Activities =>
1. From the story about Bob Weiss's thesis, output everything from "Weiss came across" down to "the NYU archives." word for word.
2. In the story about Bob Weiss's thesis, shorten the paragraph that begins "Weiss’s graduate research had been conducted" and keep its main facts.

Text passage =>
□ □ □ □

A tale of meteorites, re-entry vehicles, and a missing doctoral thesis
Bob Weiss earned his bachelor’s degree in aerospace engineering from NYU’s Guggenheim School of Aeronautics in 1958 and his doctoral degree in 1963. Subsequent decades found him increasingly busy with a growing family, work at the Avco-Everett Research Lab, an early developer of survivable re-entry vehicles, and, eventually, leadership of his own company – Physical Sciences, Inc. (PSI), which was dedicated to supporting the country’s missile defense efforts. He was so busy that he completely forgot about an intriguing letter he had once received from two faculty researchers at an Ivy League university.
Weiss came across the missive while sorting through a box of artifacts in preparation for selling his New Hampshire home, and the memory flooded back. The researchers wrote that they had learned of his doctoral thesis, "Stability of the Stagnation Region to Three-Dimensional Disturbances," from the U.S. Air Force, as they had ostensibly been unable to find a copy in NYU’s library. Weiss recalled being puzzled when the letter nevertheless promised to reference his doctoral thesis. He had never pursued publishing the thesis more widely, given his rapidly mounting career demands, but was certain there should have been at least one bound and signed copy available in the NYU archives.
Weiss’s graduate research had been conducted under sponsorship of the U.S. Air Force, and the researchers had, they informed him, obtained a copy from the military archivists. Now curious after rereading the letter, Weiss, who had stepped down from running PSI in 2012, decided to investigate. He discovered, to his astonishment, that the researchers (both now deceased) had published, sans a key redacted section, a total reproduction of both his theoretical and experimental work, with no acknowledgement or attribution of the 1963 thesis. Adding insult to injury, there were, and still are, two copies of the thesis readily accessible at NYU, just as he had thought.

□ □ □ □

Records provided =>
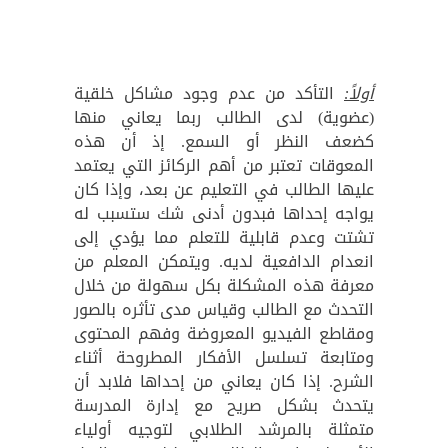
أولاً:
التأكد من عدم وجود مشاكل خلقية
(عضوية) لدى الطالب ربما يعاني منها
كضعف النظر أو السمع. إذ أن هذه
المعوقات تعتبر من أهم الركائز التي يعتمد
عليها الطالب في التعليم عن بعد، وإذا كان
يواجه إحداها فبدون أدنى شك ستسبب له
تشتت وعدم قابلية للتعلم مما يؤدي إلى
انعدام الدافعية لديه. ويتمكن المعلم من
معرفة هذه المشكلة بكل سهولة من خلال
التحدث مع الطالب وقياس مدى تأثره بالصور
ومقاطع الفيديو المعروضة وفهم المحتوى
ومتابعة تسلسل الأفكار المطروحة أثناء
الشرح. إذا كان يعاني من إحداها فلابد أن
يتحدث بشكل صريح مع إدارة المدرسة
متمثلة بالمرشد الطلابي لتوجيه أولياء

□ □ □ □

Results for each task =>
1.
Weiss came across the missive while sorting through a box of artifacts in preparation for selling his New Hampshire home, and the memory flooded back. The researchers wrote that they had learned of his doctoral thesis, "Stability of the Stagnation Region to Three-Dimensional Disturbances," from the U.S. Air Force, as they had ostensibly been unable to find a copy in NYU’s library. Weiss recalled being puzzled when the letter nevertheless promised to reference his doctoral thesis. He had never pursued publishing the thesis more widely, given his rapidly mounting career demands, but was certain there should have been at least one bound and signed copy available in the NYU archives.

2. The U.S. Air Force sponsored Weiss's graduate research, and the researchers told him they had gotten a copy of his thesis from military archivists. After stepping down from PSI in 2012, Weiss reread their letter and decided to look into it. He found that the two researchers, both now dead, had published a full copy of his theoretical and experimental work, minus one redacted section, without giving any credit to his 1963 thesis. Two copies of the thesis were, and still are, easy to get at NYU.